Start of Listed records

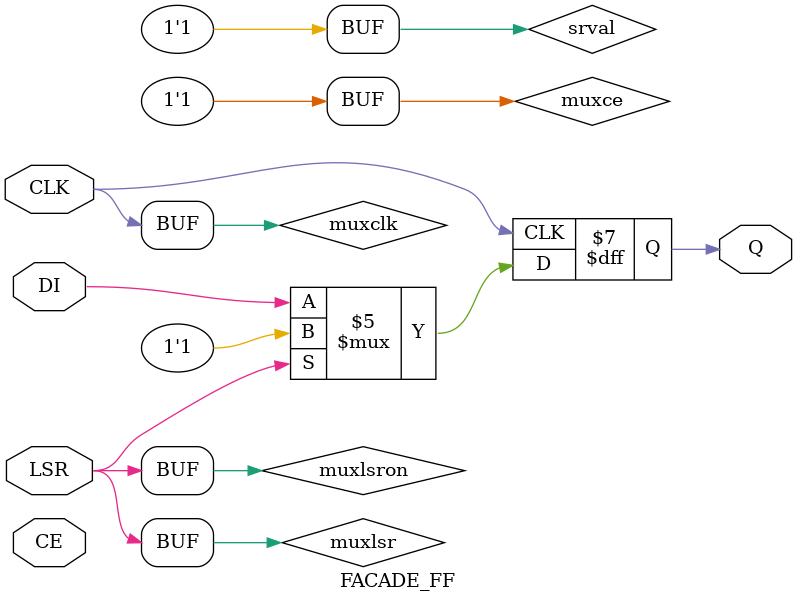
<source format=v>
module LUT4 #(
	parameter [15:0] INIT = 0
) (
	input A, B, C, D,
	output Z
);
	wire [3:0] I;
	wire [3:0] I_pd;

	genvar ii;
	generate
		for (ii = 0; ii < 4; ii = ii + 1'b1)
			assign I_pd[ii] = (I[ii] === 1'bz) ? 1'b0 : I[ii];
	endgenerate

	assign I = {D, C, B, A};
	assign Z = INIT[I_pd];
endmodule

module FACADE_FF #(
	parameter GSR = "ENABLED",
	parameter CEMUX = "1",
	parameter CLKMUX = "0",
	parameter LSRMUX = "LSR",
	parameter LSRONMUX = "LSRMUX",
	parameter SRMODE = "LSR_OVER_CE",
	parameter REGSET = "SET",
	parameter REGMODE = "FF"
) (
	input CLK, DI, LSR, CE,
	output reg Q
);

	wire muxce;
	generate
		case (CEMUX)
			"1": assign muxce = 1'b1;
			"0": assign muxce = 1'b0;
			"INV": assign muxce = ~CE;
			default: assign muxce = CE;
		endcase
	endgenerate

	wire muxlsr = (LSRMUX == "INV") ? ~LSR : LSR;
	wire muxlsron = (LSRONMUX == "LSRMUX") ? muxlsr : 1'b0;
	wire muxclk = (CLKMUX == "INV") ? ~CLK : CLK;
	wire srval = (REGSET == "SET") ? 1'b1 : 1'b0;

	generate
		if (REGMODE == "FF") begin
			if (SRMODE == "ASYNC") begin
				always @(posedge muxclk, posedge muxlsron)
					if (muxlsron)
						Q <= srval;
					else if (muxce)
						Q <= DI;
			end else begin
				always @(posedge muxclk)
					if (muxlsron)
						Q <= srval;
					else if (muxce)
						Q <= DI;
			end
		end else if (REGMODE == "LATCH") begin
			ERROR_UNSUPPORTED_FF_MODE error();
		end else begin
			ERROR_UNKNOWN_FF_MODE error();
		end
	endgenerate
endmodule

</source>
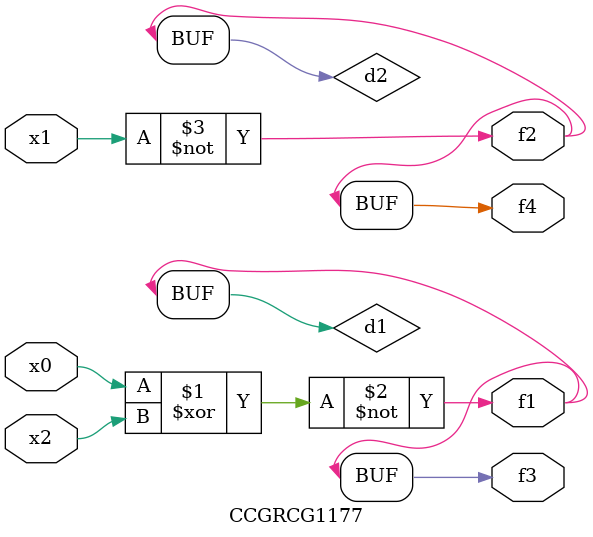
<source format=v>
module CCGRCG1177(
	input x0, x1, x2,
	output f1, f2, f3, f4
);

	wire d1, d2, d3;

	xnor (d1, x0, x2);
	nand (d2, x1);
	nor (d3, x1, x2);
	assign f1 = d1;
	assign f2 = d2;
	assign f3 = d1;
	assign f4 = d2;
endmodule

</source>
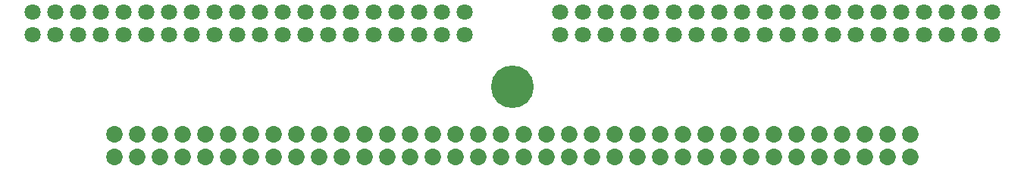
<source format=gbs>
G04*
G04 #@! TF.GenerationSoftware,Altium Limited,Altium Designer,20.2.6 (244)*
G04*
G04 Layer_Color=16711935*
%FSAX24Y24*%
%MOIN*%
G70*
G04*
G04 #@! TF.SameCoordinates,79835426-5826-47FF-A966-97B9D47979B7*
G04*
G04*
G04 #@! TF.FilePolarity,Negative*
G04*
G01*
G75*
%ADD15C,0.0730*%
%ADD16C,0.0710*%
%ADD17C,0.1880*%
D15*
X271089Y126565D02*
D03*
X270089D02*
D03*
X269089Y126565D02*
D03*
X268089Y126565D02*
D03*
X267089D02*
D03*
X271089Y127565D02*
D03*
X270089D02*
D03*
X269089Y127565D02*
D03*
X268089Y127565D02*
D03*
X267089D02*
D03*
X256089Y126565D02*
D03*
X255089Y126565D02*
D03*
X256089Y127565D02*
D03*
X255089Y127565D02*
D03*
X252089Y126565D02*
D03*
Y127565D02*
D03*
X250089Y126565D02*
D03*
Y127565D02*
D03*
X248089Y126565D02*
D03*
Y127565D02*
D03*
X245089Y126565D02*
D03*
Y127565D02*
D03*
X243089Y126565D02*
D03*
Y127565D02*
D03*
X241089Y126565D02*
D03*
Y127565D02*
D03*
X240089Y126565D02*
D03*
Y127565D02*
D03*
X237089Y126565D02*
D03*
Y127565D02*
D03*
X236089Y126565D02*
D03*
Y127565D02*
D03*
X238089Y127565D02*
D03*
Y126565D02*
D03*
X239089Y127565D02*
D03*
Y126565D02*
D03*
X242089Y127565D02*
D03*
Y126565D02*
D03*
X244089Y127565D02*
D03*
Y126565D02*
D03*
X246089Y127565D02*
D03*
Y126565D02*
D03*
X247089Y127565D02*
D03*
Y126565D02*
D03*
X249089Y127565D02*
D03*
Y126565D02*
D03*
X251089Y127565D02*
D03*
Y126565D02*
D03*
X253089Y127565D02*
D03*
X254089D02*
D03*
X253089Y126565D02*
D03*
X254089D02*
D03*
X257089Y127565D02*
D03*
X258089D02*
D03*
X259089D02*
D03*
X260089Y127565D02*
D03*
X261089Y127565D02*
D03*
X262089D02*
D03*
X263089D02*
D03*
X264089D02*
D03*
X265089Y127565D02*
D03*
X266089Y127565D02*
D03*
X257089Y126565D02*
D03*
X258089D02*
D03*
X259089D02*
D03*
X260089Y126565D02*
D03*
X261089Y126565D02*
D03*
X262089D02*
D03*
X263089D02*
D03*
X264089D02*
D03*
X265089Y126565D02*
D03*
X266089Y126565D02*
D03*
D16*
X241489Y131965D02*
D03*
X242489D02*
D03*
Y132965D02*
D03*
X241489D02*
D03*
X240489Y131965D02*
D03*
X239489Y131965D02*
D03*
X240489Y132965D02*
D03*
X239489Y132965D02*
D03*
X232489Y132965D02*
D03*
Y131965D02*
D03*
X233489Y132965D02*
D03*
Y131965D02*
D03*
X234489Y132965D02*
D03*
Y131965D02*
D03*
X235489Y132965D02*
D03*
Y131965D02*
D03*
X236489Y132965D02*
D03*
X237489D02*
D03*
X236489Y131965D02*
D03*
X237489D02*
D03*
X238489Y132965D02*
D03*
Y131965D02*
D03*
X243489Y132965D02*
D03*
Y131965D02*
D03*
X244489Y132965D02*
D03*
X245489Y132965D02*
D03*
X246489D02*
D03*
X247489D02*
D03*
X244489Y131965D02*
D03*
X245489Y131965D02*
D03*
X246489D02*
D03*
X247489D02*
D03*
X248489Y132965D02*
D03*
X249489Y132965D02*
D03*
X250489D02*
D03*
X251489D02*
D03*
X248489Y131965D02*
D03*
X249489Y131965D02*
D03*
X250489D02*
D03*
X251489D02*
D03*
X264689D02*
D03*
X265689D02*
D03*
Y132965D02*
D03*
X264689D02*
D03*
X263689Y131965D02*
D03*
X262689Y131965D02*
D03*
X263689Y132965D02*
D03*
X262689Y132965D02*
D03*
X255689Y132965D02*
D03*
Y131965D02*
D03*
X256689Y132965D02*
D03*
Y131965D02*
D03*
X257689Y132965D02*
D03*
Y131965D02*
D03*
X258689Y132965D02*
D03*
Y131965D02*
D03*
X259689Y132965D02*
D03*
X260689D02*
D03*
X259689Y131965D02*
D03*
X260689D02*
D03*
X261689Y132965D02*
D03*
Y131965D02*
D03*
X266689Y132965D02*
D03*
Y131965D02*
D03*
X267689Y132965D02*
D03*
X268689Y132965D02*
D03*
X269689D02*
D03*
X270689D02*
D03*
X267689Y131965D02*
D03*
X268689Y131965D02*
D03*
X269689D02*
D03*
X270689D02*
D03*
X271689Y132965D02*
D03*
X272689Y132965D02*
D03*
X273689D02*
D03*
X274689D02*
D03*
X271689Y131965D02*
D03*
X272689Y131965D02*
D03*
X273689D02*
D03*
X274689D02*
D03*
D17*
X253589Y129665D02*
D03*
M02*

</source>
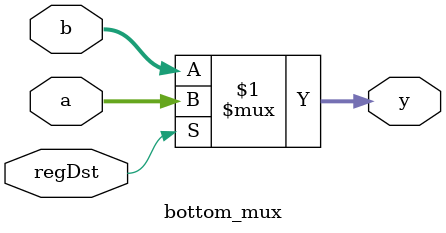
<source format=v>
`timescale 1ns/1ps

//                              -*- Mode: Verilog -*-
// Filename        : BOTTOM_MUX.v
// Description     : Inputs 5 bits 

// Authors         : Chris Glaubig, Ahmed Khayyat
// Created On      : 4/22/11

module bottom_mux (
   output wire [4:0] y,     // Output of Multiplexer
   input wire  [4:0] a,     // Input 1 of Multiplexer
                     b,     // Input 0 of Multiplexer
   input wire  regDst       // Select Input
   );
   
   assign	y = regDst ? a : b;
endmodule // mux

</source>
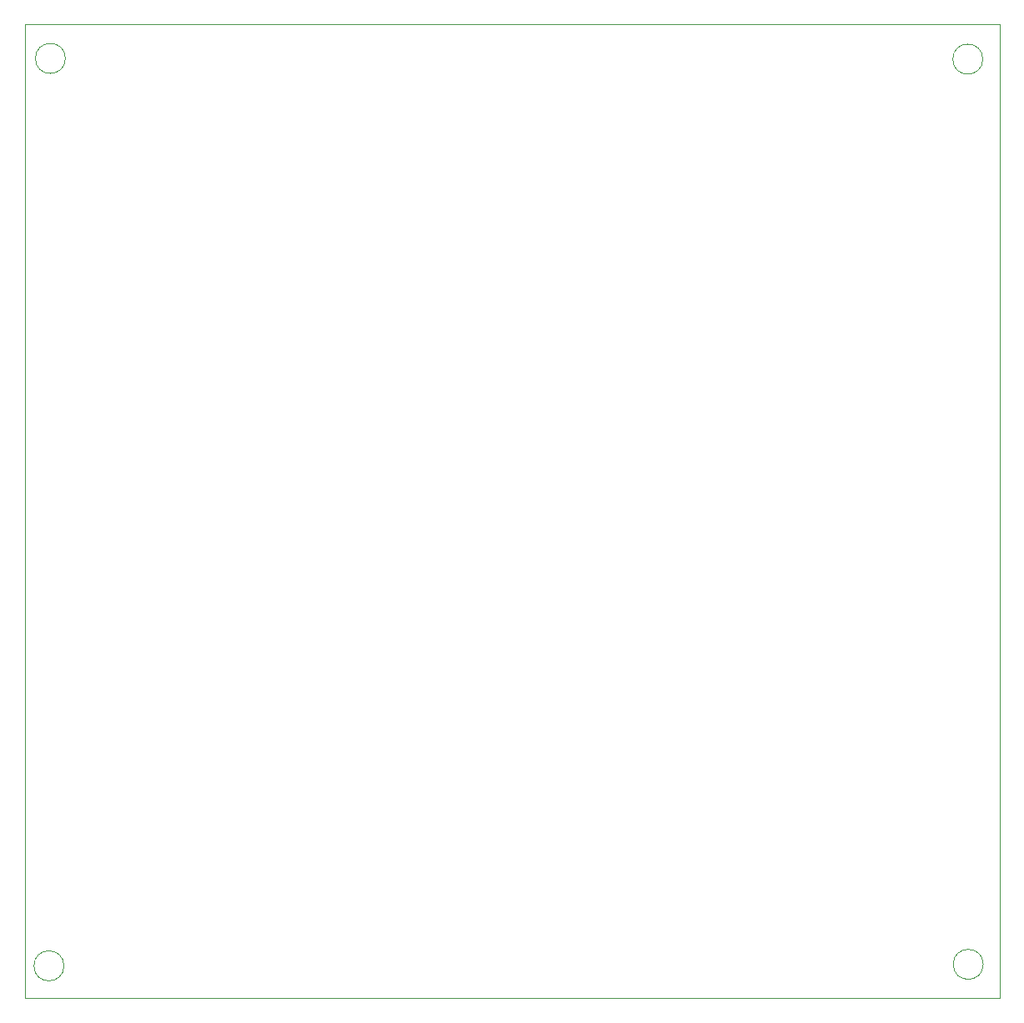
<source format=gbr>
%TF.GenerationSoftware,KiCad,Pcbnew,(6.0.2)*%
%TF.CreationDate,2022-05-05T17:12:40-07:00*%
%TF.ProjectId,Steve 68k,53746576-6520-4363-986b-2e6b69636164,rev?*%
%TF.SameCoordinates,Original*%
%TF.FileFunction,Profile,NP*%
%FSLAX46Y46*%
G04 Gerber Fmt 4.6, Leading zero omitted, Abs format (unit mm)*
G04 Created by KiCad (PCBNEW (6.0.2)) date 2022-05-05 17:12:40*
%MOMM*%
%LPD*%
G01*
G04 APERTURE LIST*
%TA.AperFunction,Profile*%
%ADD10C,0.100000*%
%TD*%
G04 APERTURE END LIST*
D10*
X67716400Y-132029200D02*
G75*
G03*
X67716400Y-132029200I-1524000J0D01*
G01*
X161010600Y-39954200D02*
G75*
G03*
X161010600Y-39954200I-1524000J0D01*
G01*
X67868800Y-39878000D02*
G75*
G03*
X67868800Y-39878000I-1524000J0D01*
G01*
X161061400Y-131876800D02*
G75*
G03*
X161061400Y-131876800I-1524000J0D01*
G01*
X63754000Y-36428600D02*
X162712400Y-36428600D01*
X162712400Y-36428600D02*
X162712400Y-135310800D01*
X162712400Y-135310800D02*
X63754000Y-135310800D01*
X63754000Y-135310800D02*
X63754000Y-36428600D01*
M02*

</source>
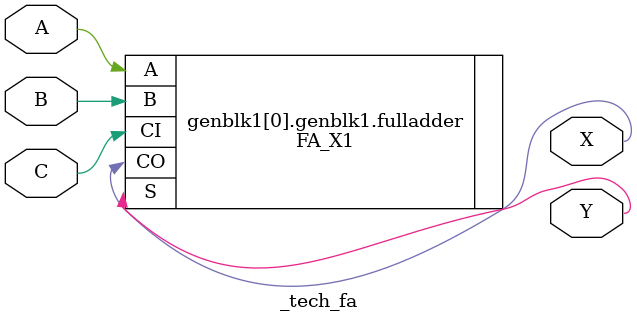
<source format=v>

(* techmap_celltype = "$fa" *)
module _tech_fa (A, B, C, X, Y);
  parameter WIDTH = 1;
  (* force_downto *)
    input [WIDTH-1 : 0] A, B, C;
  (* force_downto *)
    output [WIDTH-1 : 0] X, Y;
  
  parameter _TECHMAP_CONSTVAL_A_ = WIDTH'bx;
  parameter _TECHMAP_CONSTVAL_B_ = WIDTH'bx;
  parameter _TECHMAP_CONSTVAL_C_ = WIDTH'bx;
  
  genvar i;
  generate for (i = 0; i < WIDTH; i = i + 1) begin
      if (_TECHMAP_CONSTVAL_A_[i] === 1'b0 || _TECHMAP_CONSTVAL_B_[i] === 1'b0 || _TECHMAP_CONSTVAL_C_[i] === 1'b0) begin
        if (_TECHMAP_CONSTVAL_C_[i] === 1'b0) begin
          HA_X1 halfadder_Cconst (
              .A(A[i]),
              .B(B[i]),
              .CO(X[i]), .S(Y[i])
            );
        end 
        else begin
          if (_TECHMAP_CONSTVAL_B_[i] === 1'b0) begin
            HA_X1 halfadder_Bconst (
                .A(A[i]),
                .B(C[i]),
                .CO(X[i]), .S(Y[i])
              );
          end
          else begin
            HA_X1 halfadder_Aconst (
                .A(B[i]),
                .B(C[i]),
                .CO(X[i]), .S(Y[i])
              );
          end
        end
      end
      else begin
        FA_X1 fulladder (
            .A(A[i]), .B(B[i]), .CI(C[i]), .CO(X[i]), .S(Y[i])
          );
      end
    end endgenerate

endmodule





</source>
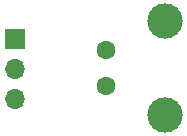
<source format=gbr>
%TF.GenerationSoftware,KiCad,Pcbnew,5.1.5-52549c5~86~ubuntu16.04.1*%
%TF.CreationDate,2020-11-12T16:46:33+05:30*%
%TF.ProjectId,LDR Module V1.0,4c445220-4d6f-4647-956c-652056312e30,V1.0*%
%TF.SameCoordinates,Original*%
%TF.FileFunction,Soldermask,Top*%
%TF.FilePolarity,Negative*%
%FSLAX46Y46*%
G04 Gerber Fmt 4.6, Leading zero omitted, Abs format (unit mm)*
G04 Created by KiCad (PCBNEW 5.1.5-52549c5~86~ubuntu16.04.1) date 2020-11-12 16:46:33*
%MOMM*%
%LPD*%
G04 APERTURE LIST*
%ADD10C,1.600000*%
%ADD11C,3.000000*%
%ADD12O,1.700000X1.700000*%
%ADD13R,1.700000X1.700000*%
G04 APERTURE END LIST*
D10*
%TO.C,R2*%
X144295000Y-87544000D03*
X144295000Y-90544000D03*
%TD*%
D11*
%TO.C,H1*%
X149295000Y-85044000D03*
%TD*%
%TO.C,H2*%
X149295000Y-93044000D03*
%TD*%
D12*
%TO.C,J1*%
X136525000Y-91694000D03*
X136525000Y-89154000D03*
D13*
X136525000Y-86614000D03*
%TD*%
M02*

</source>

End of Listed records

Problem statement. Please transcribe exactly the lines from the start of the records through the line containing "assign Z = INIT[I_pd];", leaving the pictures out.

Solution for this task.
<source format=v>
module LUT4 #(
	parameter [15:0] INIT = 0
) (
	input A, B, C, D,
	output Z
);
	wire [3:0] I;
	wire [3:0] I_pd;

	genvar ii;
	generate
		for (ii = 0; ii < 4; ii = ii + 1'b1)
			assign I_pd[ii] = (I[ii] === 1'bz) ? 1'b0 : I[ii];
	endgenerate

	assign I = {D, C, B, A};
	assign Z = INIT[I_pd];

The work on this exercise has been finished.